From a car driving perspective, traveling distances aren't too long in time and distance often because there are no stops to pick up and drop passengers. For transit riders, it's a long process of many stops and transfers. Short distances 7 miles or 20km is fine and ideal, but greater distances isn't so great.

In LA driving 20 miles or less isn't bad, but many drive 30 40 to 70 miles like south bay to Downtown. Or the valley to long beach or Pomona to Westwood. There are those from Irvine into LA, Palmdale to LA, San bern to LA. Yes there are so many who use public transportation these distance. I often read why people don't use public transit for those commutes. Duh .... it's insane.

The thing with public transit is who should it benefit? The people who live in near suburbs, middle suburbs, far a uburbs, exurbs?
Chicago is 250 square miles, new york is 305 square miles, Los Angeles city is 472. But the CTA and MTA system covers primarily the city limits that converge in the central areas of the loop or Manhattan. LA county metro system covering an area 3 times the size of LA city based on the map. That's 5 new york cities, 7 Chicago's. Nyc, Chicago are efficient because people are going to a central highly dense core area and it's rail system follows that.

I think LA needs to focus more on its core areas. I think the core area is huge already the size of 3 Manhattans. From Santa Monica to Beverly Hills Hollywood to downtown 15 miles long and 4 miles wide from Hollywood to 10 freeway. You can't fix that. So you make do with with the things gs you have.

LA should have a network of streetcar trams. On sunset blvd from downtown to echo park, east Hollywood, West Hollywood. Tram on Santa Monica Blvd, , melrose, 3rd st, Olympic, pico, North south trams on Vermont, Western, la brea, Westwood Blvd, bundy, Lincoln.

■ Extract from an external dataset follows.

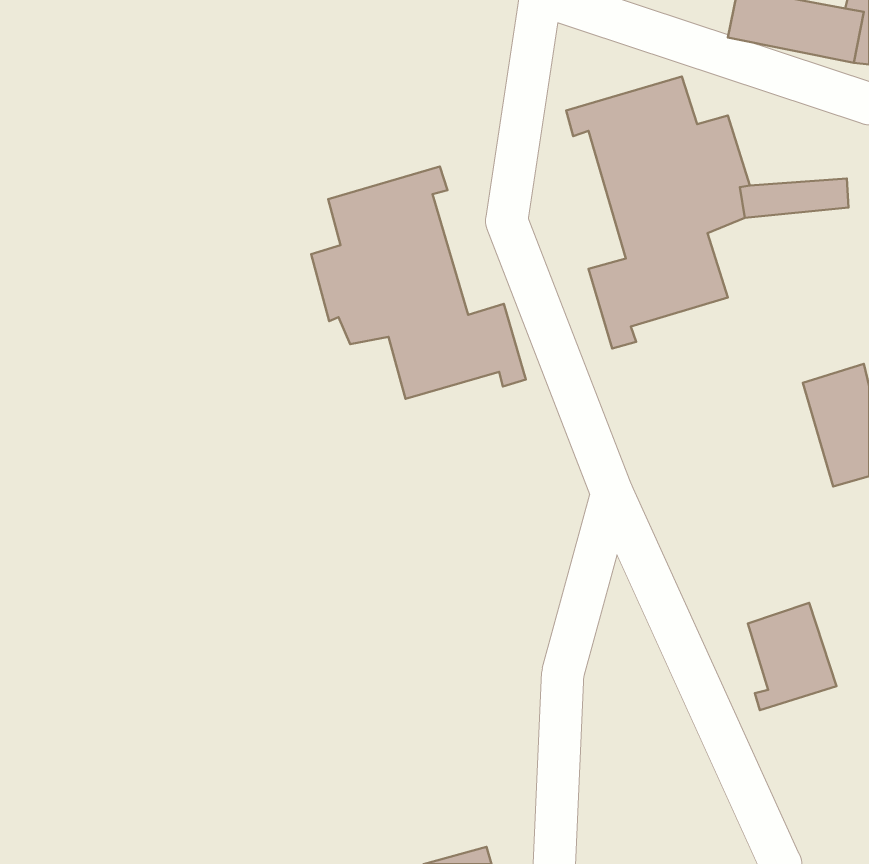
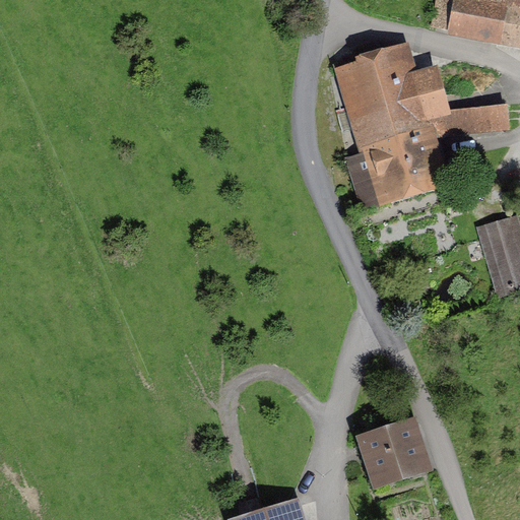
building: [311,166,526,399] -> none
building: [748,603,836,710] -> [370,425,422,489]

In Downtown streetcars should go down to historic south central, on Olympic to Koreatown and Westlake, Beverly thru historic filipinotown and rampart, Cypress Park, Lincoln heights El Sereno, south boule heights. These wouldn't duplicate existing lines of expo, blue, red or purple lines. The nearest metro station would be half mile or more away.. streetcars should focus on getting people around locally neighborhood to neighborhood with stops every 1/4 to 1/2 mile, while metro gets them region to region of the county. With most stops from 1/2 mile toMelrose,

The most dense parts of LA are in the core already. Job rich, tourism rich. Shopping, culturem attractions, etc. Allow for more density and development. Allow for more walkable amenities, road diets, tree shade, beautiful street art. Honestly people say LA is not walkable but many parts have mostly connected walkable areas. Often time not enough places of interest within them. I think downtown to Koreatown on Olympic, wilshire , Beverly, are interesting but I doubt someone on the Westside think ethnic shops and good eating places in Westlake or Koreatown are good. Maybe su set Blvd through hipsters cafes, restaurants neighborhoods is more appealing.